Şimdileri de siyasetçiler doktorlara takmış vaziyette! Neymiş efendim, Türk Tabipler Birliği doktorları temsil etmiyormuş! Bu söylem kutuplaştırma, ötekileştirme anlamına gelir. (Çıkan sonuç itibariyle)
Yaşam koşullarının altında ezildiklerini söyleyen toplumun her kesiminden insanları ayrıştırmak, suçlamak hiç doğru değil. Son olarak BBP Genel Başkanı Mustafa Destici bir açıklama yaparak Türk Tabipler Birliği’ni hedef almış. Ve eklemiş: “Adında Türk kelimesi olmasına rağmen Türk Tabipler Birliği, Türk hekimlerini temsil etmiyor."
Sayın Destici ve onun paralelinde olup hekimlere yönelik bu tür yaklaşım içinde olanları da anlamış değilim. Yıllarca bu ülkede bugün eleştirdiğiniz o birliğe mensup doktorlara muayene oldunuz. Çoluğunuzu çocuğunu bu hekimler muayene etti. Sağlığa kavuşturdu. Hala da sizin sağlığınız ile ilgileniyorlar.
O hekimler de çıkıp siz siyasetçiler için ‘Bu siyasetçiler bizim özlediğimizi ve istediğimiz siyasetçi olamaz. Onlar da bizi temsil etmiyor’ deseler ki diyorlar da. O vakit sapla saman birbirine karışacak. Değil mi?
Destici’nin iddia ettiği gibi Türk Tabipler Birliği Hükümet ile hekimleri karşı karşıya getiriyor mu? Dilerseniz ona bir bakalım.
Hekimler ‘geçinemiyoruz’ diyorlar. Haksızda değiller.
Hekimler çalışma koşullarından memnun değiller. Aile Hekimleri bu konuda çok ama çok rahatsızlık duyuyorlar. Haksız da değiller.
Yurt dışına gitmek için bir insan neden bu kadar arzulu olur? Hem de bir hekim iseniz… Demek ki onu yurt dışına gitmeye iten sebepler var. Siyasetçinin bu sebepleri ortadan kaldırması adına harekete geçmesi lazım.
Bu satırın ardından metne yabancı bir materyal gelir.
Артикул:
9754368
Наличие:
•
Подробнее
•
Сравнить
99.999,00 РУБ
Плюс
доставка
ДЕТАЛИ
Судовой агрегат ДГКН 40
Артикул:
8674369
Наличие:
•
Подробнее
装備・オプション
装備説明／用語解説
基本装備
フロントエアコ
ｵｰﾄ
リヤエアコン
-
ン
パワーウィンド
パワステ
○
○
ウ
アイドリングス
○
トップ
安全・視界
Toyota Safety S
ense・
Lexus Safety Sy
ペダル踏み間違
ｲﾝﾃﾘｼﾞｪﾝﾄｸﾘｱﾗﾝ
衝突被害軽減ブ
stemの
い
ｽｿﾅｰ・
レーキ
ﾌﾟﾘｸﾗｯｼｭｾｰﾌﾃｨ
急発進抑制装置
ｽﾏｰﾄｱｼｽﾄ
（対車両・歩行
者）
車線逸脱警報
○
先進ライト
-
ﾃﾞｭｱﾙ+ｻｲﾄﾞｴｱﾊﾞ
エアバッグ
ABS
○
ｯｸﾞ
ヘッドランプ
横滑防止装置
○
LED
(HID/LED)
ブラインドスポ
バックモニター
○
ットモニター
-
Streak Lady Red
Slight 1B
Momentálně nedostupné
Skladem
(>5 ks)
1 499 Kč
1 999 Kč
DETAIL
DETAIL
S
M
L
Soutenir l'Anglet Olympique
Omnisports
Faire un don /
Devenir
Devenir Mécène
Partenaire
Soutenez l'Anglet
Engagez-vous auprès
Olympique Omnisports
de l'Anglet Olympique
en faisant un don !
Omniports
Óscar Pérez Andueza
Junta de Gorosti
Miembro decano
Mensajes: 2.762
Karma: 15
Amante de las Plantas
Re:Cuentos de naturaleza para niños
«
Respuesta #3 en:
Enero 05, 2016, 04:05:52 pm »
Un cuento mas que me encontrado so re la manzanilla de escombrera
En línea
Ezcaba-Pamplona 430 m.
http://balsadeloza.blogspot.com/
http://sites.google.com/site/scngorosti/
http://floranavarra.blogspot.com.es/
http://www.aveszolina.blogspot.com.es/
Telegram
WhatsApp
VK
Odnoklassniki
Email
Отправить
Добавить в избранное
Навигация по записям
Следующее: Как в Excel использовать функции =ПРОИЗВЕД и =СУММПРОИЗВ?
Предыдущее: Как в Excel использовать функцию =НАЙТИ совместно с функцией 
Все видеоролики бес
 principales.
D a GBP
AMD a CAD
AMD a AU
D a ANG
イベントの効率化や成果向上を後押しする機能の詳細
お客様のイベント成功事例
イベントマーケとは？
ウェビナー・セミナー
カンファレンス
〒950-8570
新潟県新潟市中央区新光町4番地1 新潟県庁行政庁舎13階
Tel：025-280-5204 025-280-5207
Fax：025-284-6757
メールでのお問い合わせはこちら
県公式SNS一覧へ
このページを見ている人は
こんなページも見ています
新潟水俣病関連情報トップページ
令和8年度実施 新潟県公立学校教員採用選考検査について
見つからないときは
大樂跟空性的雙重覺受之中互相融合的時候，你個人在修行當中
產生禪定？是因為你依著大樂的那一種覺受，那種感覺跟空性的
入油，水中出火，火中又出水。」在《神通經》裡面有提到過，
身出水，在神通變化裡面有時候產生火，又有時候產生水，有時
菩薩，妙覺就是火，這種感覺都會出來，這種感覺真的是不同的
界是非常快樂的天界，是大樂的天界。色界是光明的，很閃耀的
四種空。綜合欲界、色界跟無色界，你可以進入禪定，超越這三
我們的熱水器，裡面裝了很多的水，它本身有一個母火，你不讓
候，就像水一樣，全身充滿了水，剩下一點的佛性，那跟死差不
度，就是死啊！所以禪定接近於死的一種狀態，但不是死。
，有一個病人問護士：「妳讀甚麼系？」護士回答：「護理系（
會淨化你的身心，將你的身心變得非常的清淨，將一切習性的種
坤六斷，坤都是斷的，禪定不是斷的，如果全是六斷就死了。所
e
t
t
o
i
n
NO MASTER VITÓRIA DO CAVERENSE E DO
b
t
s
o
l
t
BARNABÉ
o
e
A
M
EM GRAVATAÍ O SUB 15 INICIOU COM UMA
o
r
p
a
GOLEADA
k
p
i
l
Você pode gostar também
Bir arkadaşımın söylediği bir sözü buradan ifade etmek istiyorum. ‘Hayatında yüksek okul görmemiş, ite kaka okul bitirmiş insanlar ömrü okumakla geçen hekimler hakkında hem de meslek adına kararlar veriyorlar’…
Haksız mı? Bana göre değil.
Karar vermekten söz açılmış iken ilginç bir uygulamadan bahsedeyim sizlere. Adana’da yaşandı bu izah edeceğim konu. Hastanede doktorsunuz. Yöneticisiniz. Sizin hastaneniniz bağlı olduğu kurum İl Sağlık Müdürlüğü. Yani Adana İl Sağlık Müdürlüğü. Bağlı olduğunuz İl Sağlık Müdürlüğü’nün ilgili biriminin başında hemşire, ebe ve diğer mesleklerden mezun ancak siyaseten o koltuk ikram edilmiş kişiler… Siz de hekim olarak onlara bağlısınız, sizin amiriniz konumunda…
Siyasetçinin görevi önce bunları düzeltmek olmalıdır. Bu ve buna benzer konular yıllarca Adana’da İl Sağlık Müdürlüğü’nde yaşandı.
Sağlıktaki siyasetin elini çekin önce siyasetçiler olarak sizler! Sağlık teşkilatında kimlerin nasıl yıllarca öbeklenerek buraları kuşattıklarını bir araştırın ve sonrasında hekimlere yönelik eylem trafiğine girin.
Elbette hekimlerin içinde asli görevinin dışına çıkanlar var ise onlar hakkında da gereğini yapın.
Bu ülkede bir anket yapın. Siyasetçilere güven oranı ile hekimlere güven oranını bir karşılaştırın. Hekimlere çıkan güven sonucunun altında kalırsınız o anket sonuçları ile…
O vakit siyaset yapmak adına konuşmayın. Konuşursanız da dikkatli olan. Bizim hekimlerimize güvenmemiz gerekiyor. Çünkü başka memleketimiz yok, başkaca bizi sağlığımıza kavuşturacak hekimlerimiz yok.
Türk Tabipler Birliği başkanı başta olmak üzere hatırlayın en son bir FETÖ kaçkını ile bir röportaj yaptı değil mi? PKK televizyonlarına çıkıyor. Ne kadar Türkiye'ye karşı mücadele eden terör örgütü, bölücü aşırı sol unsur varsa onların sözcülüğünü yapıyorlar. Türk hekimlerinin ya da Türk doktorlarının sözcülüğünü yapmıyorlar. Bu çok açık net. Dolayısıyla biz bunu reddediyoruz ve kınıyoruz."